L'ancien Tauto Sansbury, du peuple Narungga, est l'un des négociateurs de ces traités. Il a passé sa vie à s'occuper des Aborigènes en milieu carcéral, en tant que président du comité d'Australie du Sud pour la justice pour les Aborigènes. 
 
« La situation dans laquelle nous nous trouvons aujourd'hui est due au fait que nous ne nous sommes jamais assis ensemble autour d'une table pour négocier un traité, qui nous soit favorable, souligne Tauto Sansbury. Regardez le taux d'incarcération des Aboigènes en Australie, il ne cesse d'augmenter. Notre taux de suicide est l'un des plus élevés au monde, pareil pour le taux de sans-abris, et l'espérance de vie est très basse. Nous devons mettre à plat beaucoup de dossiers. Et on doit les inclure dans le traité, pour commencer à changer les choses. » 

 

Les traités, « un néo-racisme » et « un retour à l'âge de pierre »

 
La politique de réconciliation du gouvernement travailliste d'Australie du Sud, classé au centre-gauche, provoque l'indignation de l'éditorialiste du quotidien-tabloïd de droite Herald Sun, le célèbre Andrew Bolt.

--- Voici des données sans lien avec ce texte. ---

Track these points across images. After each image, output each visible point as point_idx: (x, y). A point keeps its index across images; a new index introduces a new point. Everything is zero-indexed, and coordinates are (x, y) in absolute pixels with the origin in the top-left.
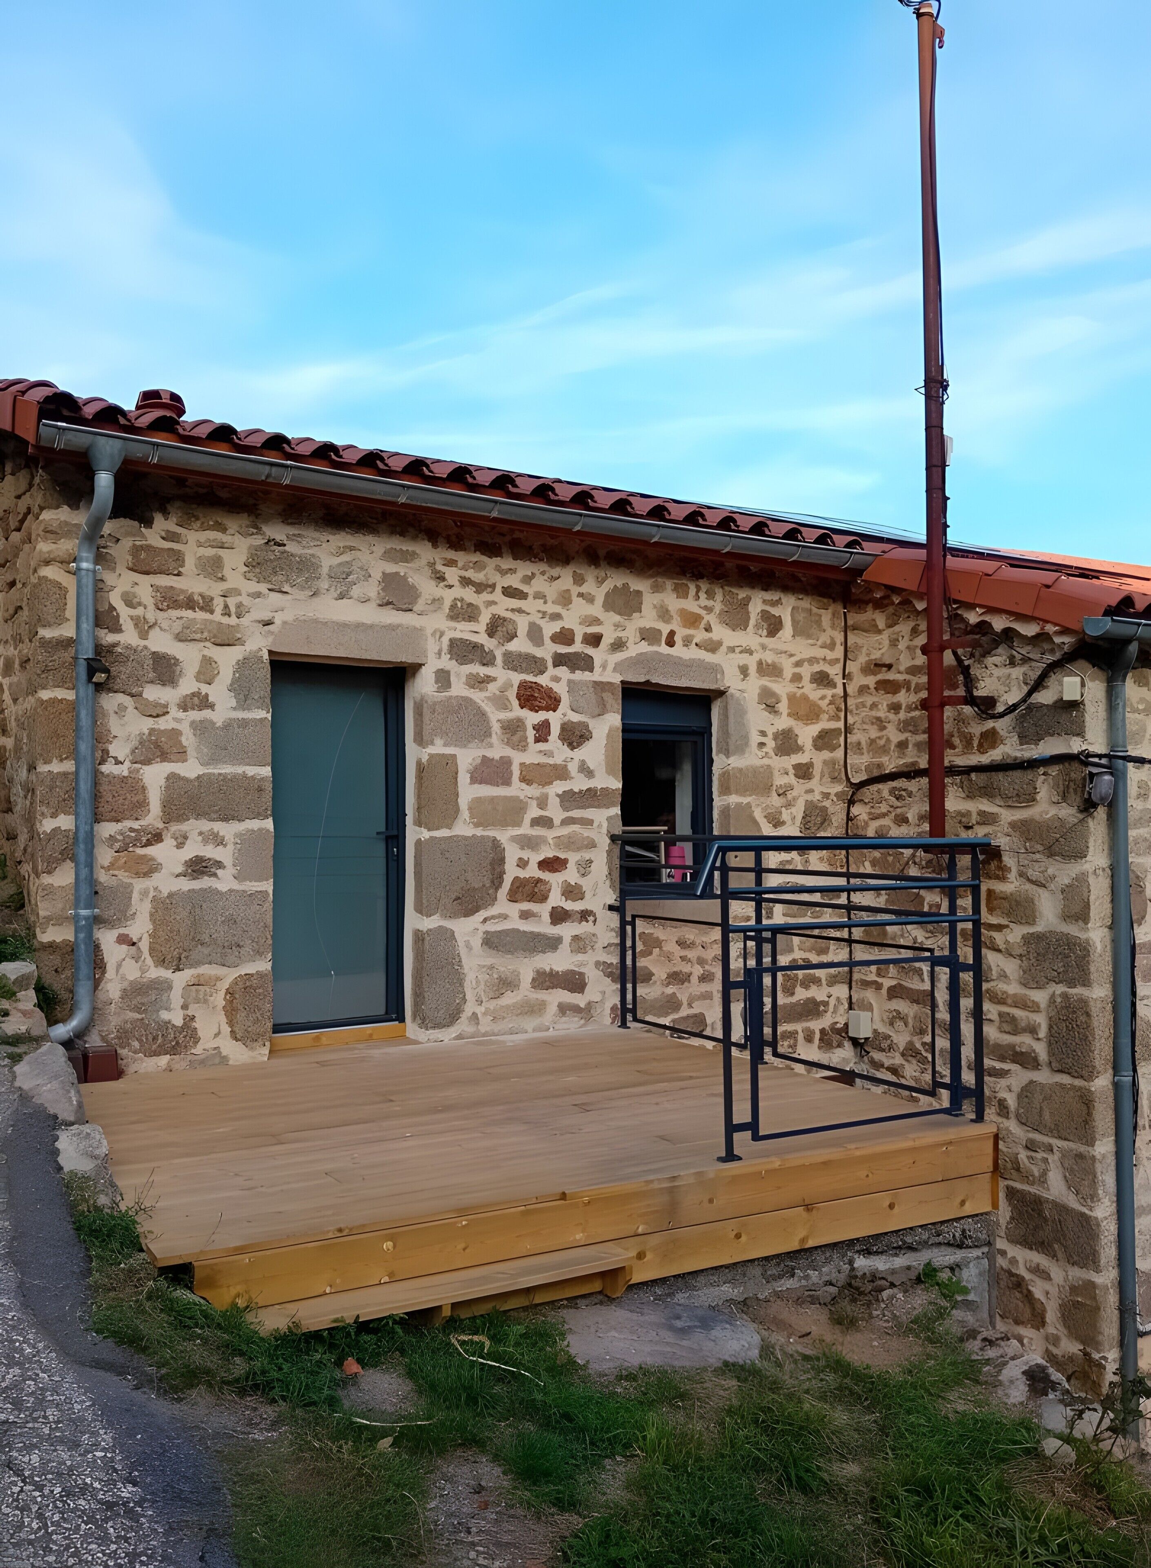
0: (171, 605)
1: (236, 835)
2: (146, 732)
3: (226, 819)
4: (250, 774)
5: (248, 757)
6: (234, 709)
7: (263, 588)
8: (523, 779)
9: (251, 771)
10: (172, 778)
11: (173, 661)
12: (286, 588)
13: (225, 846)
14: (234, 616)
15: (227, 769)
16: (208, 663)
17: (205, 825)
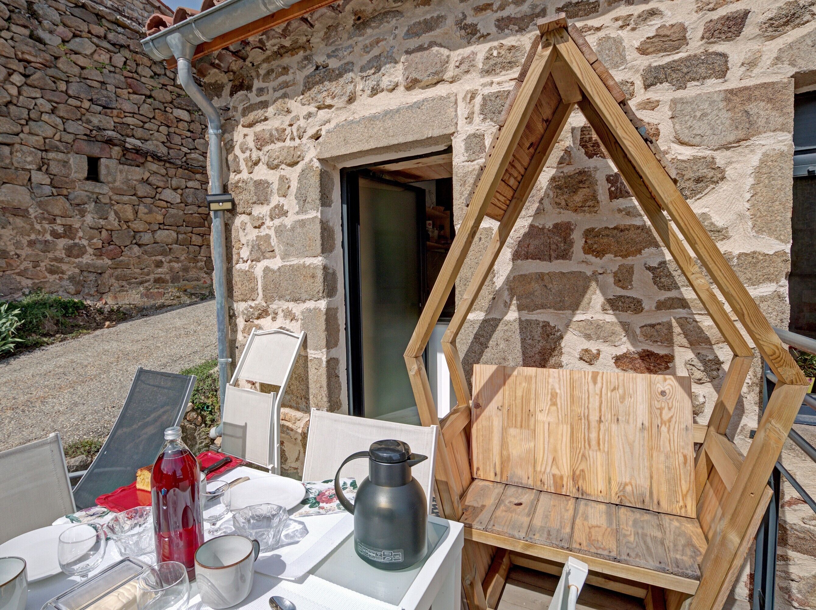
0: (263, 144)
1: (302, 312)
2: (255, 239)
3: (296, 300)
4: (308, 263)
5: (307, 250)
6: (298, 213)
7: (312, 108)
8: (588, 250)
9: (309, 261)
10: (267, 270)
11: (266, 185)
12: (328, 101)
13: (297, 320)
14: (297, 139)
15: (294, 261)
16: (283, 179)
17: (285, 305)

Selon lui, « le gouvernement de Jay Weatherill poursuit son retour à l'âge de pierre avec ce plan, qui revient à "retribaliser" la nation, en signant une série de traités avec des groupes d'Australiens parce qu'ils sont de "race" aborigène. C'est un néo-racisme, et la destruction du principe des Lumières qui veut qu'il y ait la même loi pour tous, sans discrimination de race. »   
 

Le Victoria, en tête de la course aux traités

 
Les négociations sur des traités avec les Aborigènes s'ouvrent à peine en Australie du Sud, mais l'état voisin du Victoria a une longueur d'avance. C'est le premier état australien à avoir lancé un processus de consultations, en mai dernier, à Melbourne et dans plusieurs villes de l'état, comme Ballarat et Mildura. L'ambition est de signer un traité d'ici 2018. 
 
Mardi le comité consultatif a fait un état des lieux des discussions dans le cadre d'une conférence publique. Là encore, comme en Australie du Sud, la forme et le contenu du traité victorien restent très brumeux.
Première difficulté
Il faut définir qui est légitime, dans le Victoria, pour représenter tous les Aborigènes. Avec qui le gouvernement du Victoria signerait ce traité? Les réponses restent vagues, mais les membres du comité consultative aborigène, qui regroupe les anciens de divers peuples du Victoria, planchent sur ces questions.  
 
« Pour nous le but de ce traité, c'est d'être invité à la table des dirigeants, pour mener des discussions sur l'éducation, l'histoire australienne, faire en sorte que les langues aborigènes soient enseignées dans les salles de classe, explique Janine Combs, qui siège au comité consultatif en vue du traité, en tant que représentante de la fédération des corporations de propriétaires traditionnels du Victoria. Ce traité doit nous garantir que notre voix sera entendue quand des politiques sont mises en place, sur l'accès à la justice, à la santé, aux allocations. » 
 

Au niveau fédéral: pas de traité, mais une reconnaissance des Aborigènes dans la Constitution 

 
L'Australie du Sud et le Victoria ouvrent la voie. Mais au niveau fédéral, le gouvernement n'est pas prêt à s'engager dans un traité avec les Aborigènes.
Début décembre, le Premier ministre libéral, Malcolm Turnbull, et le chef de l'opposition travailliste, Bill Shorten, ont répété qu'ils étaient en faveur d'un référendum en vue de la reconnaissance des Aborigènes dans la Constitution.
Le conseil du référendum doit donner ses recommandations pour la formulation de la question qui sera posée d'ici le 30 juin 2017.
Après la reconnaissance dans la Constitution, Bill Shorten appelle de ses voeux la négociation d'un traité national - ce qui n'est pas le cas de Malcolm Turnbull. 
 
Un militant aborigène de Tasmanie, l'avocat Michael Mansell, propose quant à lui de créer un 7ème état dirigé par les Aborigènes, avec son propre Parlement et son propre système judiciaire.